* _What to work on_: Retype the listing below line for line, keeping every character, number, and line break the same.

* _Dataset entries_:
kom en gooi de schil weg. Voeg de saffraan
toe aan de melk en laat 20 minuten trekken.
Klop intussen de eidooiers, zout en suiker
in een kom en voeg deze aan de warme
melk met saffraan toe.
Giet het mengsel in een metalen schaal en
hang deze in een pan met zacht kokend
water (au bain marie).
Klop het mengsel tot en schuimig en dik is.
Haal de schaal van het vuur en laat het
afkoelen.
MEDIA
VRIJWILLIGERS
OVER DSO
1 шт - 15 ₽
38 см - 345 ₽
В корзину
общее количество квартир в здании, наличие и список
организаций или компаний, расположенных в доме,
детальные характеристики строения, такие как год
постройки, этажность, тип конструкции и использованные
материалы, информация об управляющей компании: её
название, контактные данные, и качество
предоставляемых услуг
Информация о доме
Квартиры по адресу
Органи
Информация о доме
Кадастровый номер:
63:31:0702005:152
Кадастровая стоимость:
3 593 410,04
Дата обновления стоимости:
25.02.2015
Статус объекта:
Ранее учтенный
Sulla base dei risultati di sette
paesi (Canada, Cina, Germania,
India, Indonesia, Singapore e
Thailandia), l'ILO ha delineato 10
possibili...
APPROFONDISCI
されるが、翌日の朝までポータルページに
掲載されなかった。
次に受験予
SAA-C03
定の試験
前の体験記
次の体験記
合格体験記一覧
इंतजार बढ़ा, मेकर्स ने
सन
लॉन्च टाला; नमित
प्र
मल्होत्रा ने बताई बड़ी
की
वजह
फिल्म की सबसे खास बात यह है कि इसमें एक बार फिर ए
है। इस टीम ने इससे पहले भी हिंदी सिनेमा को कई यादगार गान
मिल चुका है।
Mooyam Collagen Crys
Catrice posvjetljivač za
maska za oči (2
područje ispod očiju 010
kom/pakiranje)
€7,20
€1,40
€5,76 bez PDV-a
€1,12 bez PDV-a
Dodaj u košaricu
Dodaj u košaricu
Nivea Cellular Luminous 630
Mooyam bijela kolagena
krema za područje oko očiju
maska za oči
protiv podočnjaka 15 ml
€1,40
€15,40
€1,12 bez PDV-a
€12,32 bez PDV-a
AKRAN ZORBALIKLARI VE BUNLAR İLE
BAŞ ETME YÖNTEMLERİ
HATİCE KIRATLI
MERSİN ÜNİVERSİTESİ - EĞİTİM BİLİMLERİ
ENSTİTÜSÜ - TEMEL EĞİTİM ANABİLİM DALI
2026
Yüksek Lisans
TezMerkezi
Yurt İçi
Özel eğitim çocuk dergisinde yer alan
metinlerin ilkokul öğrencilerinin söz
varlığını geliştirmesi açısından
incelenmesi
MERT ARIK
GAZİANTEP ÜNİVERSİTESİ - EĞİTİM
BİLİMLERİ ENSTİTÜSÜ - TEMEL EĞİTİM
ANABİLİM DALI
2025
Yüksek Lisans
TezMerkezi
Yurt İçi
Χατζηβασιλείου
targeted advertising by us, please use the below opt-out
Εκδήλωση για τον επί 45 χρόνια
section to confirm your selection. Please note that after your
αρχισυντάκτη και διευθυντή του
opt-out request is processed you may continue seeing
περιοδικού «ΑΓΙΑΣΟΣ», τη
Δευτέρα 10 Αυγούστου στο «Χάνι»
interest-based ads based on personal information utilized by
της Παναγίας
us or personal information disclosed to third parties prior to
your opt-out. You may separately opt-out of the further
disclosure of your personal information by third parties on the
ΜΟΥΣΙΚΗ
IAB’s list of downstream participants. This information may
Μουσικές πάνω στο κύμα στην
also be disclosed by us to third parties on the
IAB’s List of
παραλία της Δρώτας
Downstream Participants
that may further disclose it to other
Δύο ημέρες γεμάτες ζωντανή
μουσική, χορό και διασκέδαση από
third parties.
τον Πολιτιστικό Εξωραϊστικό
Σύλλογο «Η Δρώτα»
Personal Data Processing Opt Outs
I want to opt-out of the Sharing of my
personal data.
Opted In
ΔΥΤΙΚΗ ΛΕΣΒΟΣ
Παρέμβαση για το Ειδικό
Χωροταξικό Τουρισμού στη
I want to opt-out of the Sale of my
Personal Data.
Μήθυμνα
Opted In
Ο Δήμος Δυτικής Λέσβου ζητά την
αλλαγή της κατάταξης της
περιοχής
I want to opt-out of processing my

* _Solved exercise_:
kom en gooi de schil weg. Voeg de saffraan
toe aan de melk en laat 20 minuten trekken.
Klop intussen de eidooiers, zout en suiker
in een kom en voeg deze aan de warme
melk met saffraan toe.
Giet het mengsel in een metalen schaal en
hang deze in een pan met zacht kokend
water (au bain marie).
Klop het mengsel tot en schuimig en dik is.
Haal de schaal van het vuur en laat het
afkoelen.
MEDIA
VRIJWILLIGERS
OVER DSO
1 шт - 15 ₽
38 см - 345 ₽
В корзину
общее количество квартир в здании, наличие и список
организаций или компаний, расположенных в доме,
детальные характеристики строения, такие как год
постройки, этажность, тип конструкции и использованные
материалы, информация об управляющей компании: её
название, контактные данные, и качество
предоставляемых услуг
Информация о доме
Квартиры по адресу
Органи
Информация о доме
Кадастровый номер:
63:31:0702005:152
Кадастровая стоимость:
3 593 410,04
Дата обновления стоимости:
25.02.2015
Статус объекта:
Ранее учтенный
Sulla base dei risultati di sette
paesi (Canada, Cina, Germania,
India, Indonesia, Singapore e
Thailandia), l'ILO ha delineato 10
possibili...
APPROFONDISCI
されるが、翌日の朝までポータルページに
掲載されなかった。
次に受験予
SAA-C03
定の試験
前の体験記
次の体験記
合格体験記一覧
इंतजार बढ़ा, मेकर्स ने
सन
लॉन्च टाला; नमित
प्र
मल्होत्रा ने बताई बड़ी
की
वजह
फिल्म की सबसे खास बात यह है कि इसमें एक बार फिर ए
है। इस टीम ने इससे पहले भी हिंदी सिनेमा को कई यादगार गान
मिल चुका है।
Mooyam Collagen Crys
Catrice posvjetljivač za
maska za oči (2
područje ispod očiju 010
kom/pakiranje)
€7,20
€1,40
€5,76 bez PDV-a
€1,12 bez PDV-a
Dodaj u košaricu
Dodaj u košaricu
Nivea Cellular Luminous 630
Mooyam bijela kolagena
krema za područje oko očiju
maska za oči
protiv podočnjaka 15 ml
€1,40
€15,40
€1,12 bez PDV-a
€12,32 bez PDV-a
AKRAN ZORBALIKLARI VE BUNLAR İLE
BAŞ ETME YÖNTEMLERİ
HATİCE KIRATLI
MERSİN ÜNİVERSİTESİ - EĞİTİM BİLİMLERİ
ENSTİTÜSÜ - TEMEL EĞİTİM ANABİLİM DALI
2026
Yüksek Lisans
TezMerkezi
Yurt İçi
Özel eğitim çocuk dergisinde yer alan
metinlerin ilkokul öğrencilerinin söz
varlığını geliştirmesi açısından
incelenmesi
MERT ARIK
GAZİANTEP ÜNİVERSİTESİ - EĞİTİM
BİLİMLERİ ENSTİTÜSÜ - TEMEL EĞİTİM
ANABİLİM DALI
2025
Yüksek Lisans
TezMerkezi
Yurt İçi
Χατζηβασιλείου
targeted advertising by us, please use the below opt-out
Εκδήλωση για τον επί 45 χρόνια
section to confirm your selection. Please note that after your
αρχισυντάκτη και διευθυντή του
opt-out request is processed you may continue seeing
περιοδικού «ΑΓΙΑΣΟΣ», τη
Δευτέρα 10 Αυγούστου στο «Χάνι»
interest-based ads based on personal information utilized by
της Παναγίας
us or personal information disclosed to third parties prior to
your opt-out. You may separately opt-out of the further
disclosure of your personal information by third parties on the
ΜΟΥΣΙΚΗ
IAB’s list of downstream participants. This information may
Μουσικές πάνω στο κύμα στην
also be disclosed by us to third parties on the
IAB’s List of
παραλία της Δρώτας
Downstream Participants
that may further disclose it to other
Δύο ημέρες γεμάτες ζωντανή
μουσική, χορό και διασκέδαση από
third parties.
τον Πολιτιστικό Εξωραϊστικό
Σύλλογο «Η Δρώτα»
Personal Data Processing Opt Outs
I want to opt-out of the Sharing of my
personal data.
Opted In
ΔΥΤΙΚΗ ΛΕΣΒΟΣ
Παρέμβαση για το Ειδικό
Χωροταξικό Τουρισμού στη
I want to opt-out of the Sale of my
Personal Data.
Μήθυμνα
Opted In
Ο Δήμος Δυτικής Λέσβου ζητά την
αλλαγή της κατάταξης της
περιοχής
I want to opt-out of processing my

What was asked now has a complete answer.